AWOL Tours encourage visitors to come to enjoy Cape Town  despite the drought and water restrictions. Come and embrace this as an important life experience and be mindful of the drought whilst having a responsible holiday in Cape Town.

AWOL Cape Town waterfront cycling water
In a modern world, we have come to expect to eat strawberries in winter, purchase sushi with salmon and avocado all year round and having water on tap at every given moment. But when faced with the uncertainty of not having a reliable water source it challenges one to rethink this perspective. Rethinking our expectations in a world of finite resources is an important thing to do, and what we experience in Cape Town whilst challenging is surely a sign to for all of to learn to adapt in a rapidly changing world. With an increased population growth and limited resources, we should all be living more sustainability.

When faced with a challenge as South Africans have done for generations, we innovate, adapt and grow our resilience. I marvel at the ingenious way that most Capetownians have been modifying their behaviour to save water. Businesses and schools will not shut down. Many people have adapted homes and businesses to using well point and borehole water, harvesting rain water, recycling grey water for ablutions, desalination and recycled unpotable water for showers.

The V&A Waterfront, where AWOL Tours offices are based have advised that they have a desalination plant that will come into effect on the 1st March. None of the hotels and restaurants in the city of Cape Town that we and our guests frequent will run out of water. Showers have been modified. Many Guesthouses and restaurants have grey water systems that are being plumbed into the latrines. Spring and mineral drinking water from Cape Town’s aqueducts is both safe and easy attainable.

Hiking TM - Sally drinking water
My household of four people has already been using less than restricted for months by only doing a few modifications. Having been on a cycling adventure through Africa where we had to carry all our water on bicycles (10 litres at a time) enough to survive for a week, it’s amazing to see how little water humans actually need to survive. Pictured here we were collecting water in a riverbed in Ethiopia.

08-020067 Ethiopia getting water from river

For visitors coming to Cape Town during the drought not only will you be contributing to the much needed economy to keep locals investing in innovative water saving devices but it will also be a life experience in human resilience.

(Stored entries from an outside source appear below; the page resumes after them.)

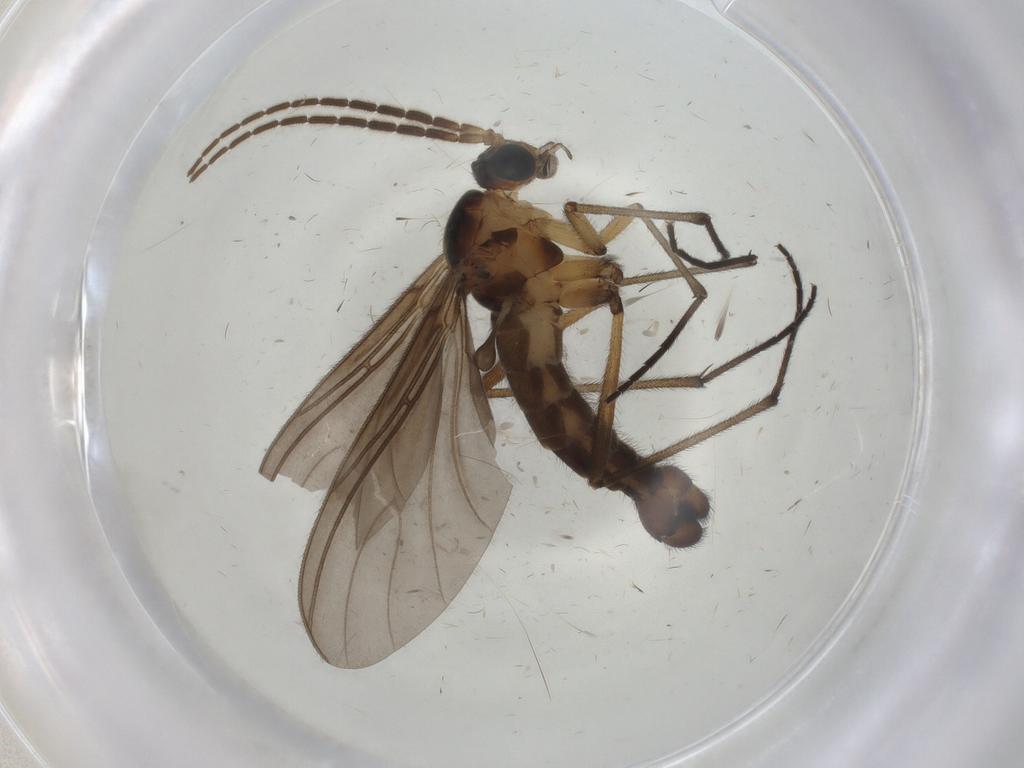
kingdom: Animalia
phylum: Arthropoda
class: Insecta
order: Diptera
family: Sciaridae
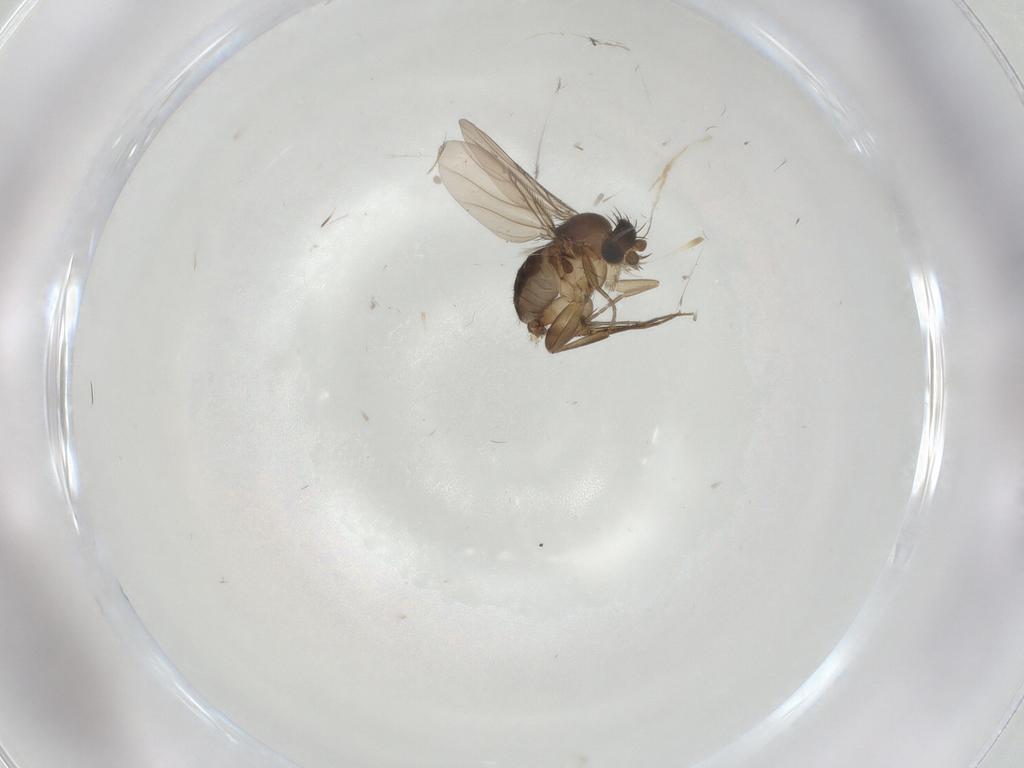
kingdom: Animalia
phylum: Arthropoda
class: Insecta
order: Diptera
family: Phoridae
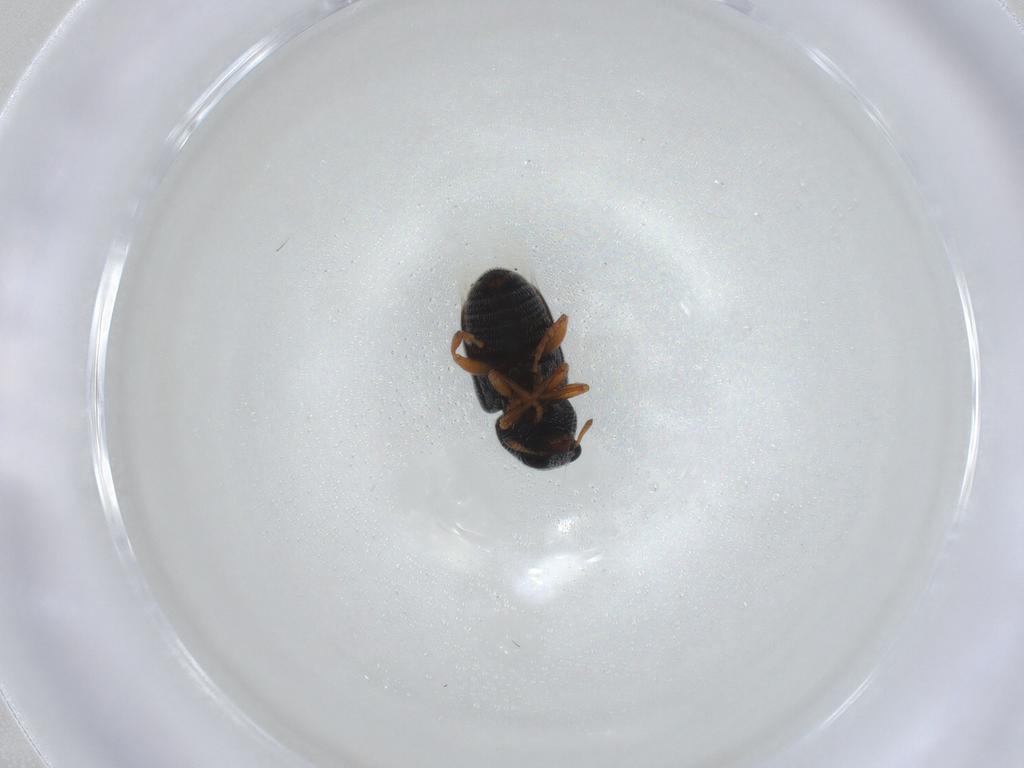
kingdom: Animalia
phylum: Arthropoda
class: Insecta
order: Coleoptera
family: Anthribidae
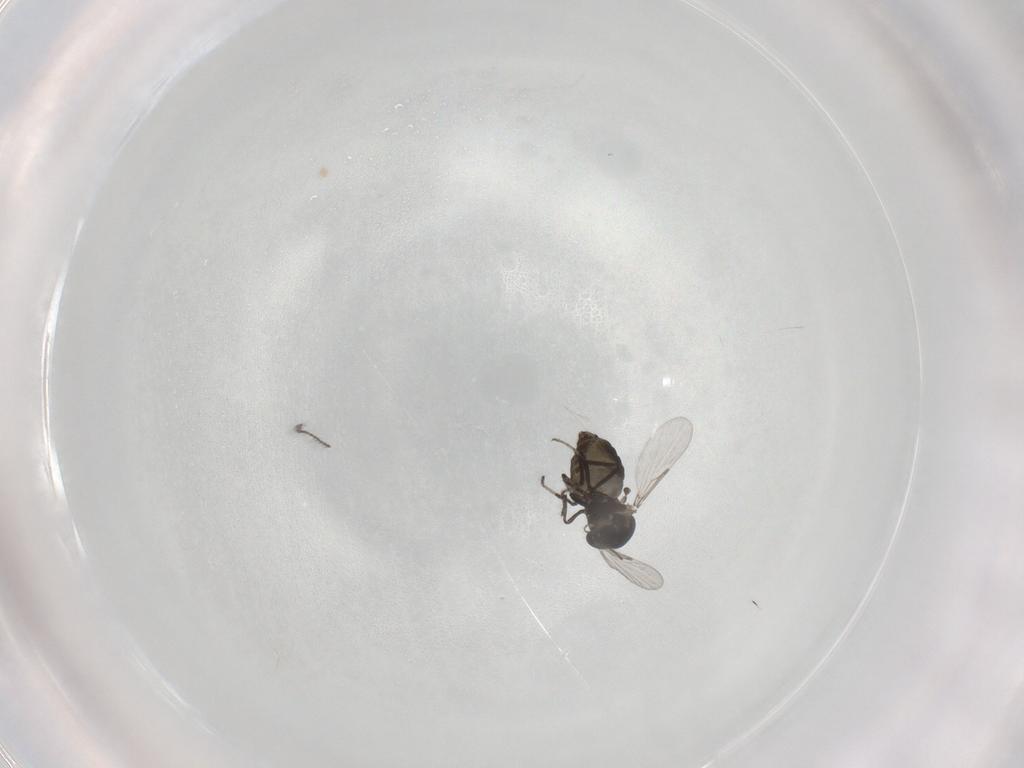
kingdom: Animalia
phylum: Arthropoda
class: Insecta
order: Diptera
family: Ceratopogonidae
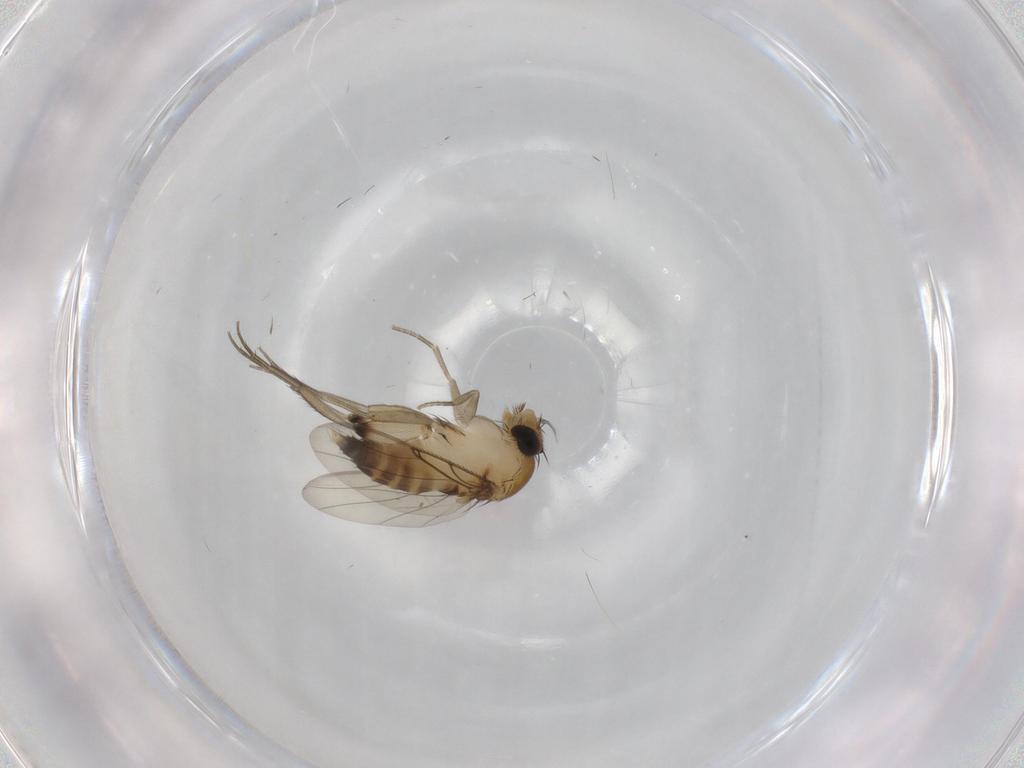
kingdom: Animalia
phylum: Arthropoda
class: Insecta
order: Diptera
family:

Life will go on and our city will retain its incredible beauty and people. Read the official statement from Western Cape Government and Tourism Industry

What about considering a do AWOL Tours Cape Town city walking tour looking at the historical aspect of the water aquifers as the early Dutch colonials built canals to provide fresh water to ships sailing into Table Bay.

Township tap

This water crisis affects everyone in Cape Town, lets check our privilege as most township dwellers have never had good water security. When participating on an AWOL Bicycle Township tour you can witness water collection from taps for daily living. In fact, the water crises will be a great  leveller as middle class residents.

It is easy to prepare! I recently met our elderly guests from Germany at the airport who advised that they have been practising having two minute showers before their holiday to Cape Town.

As Cape Town experiences what is a most significant drought, I challenge guests and friends around the globe to proactively reduce water consumption and see how easy it is to use less than 50 litres of water per person per day!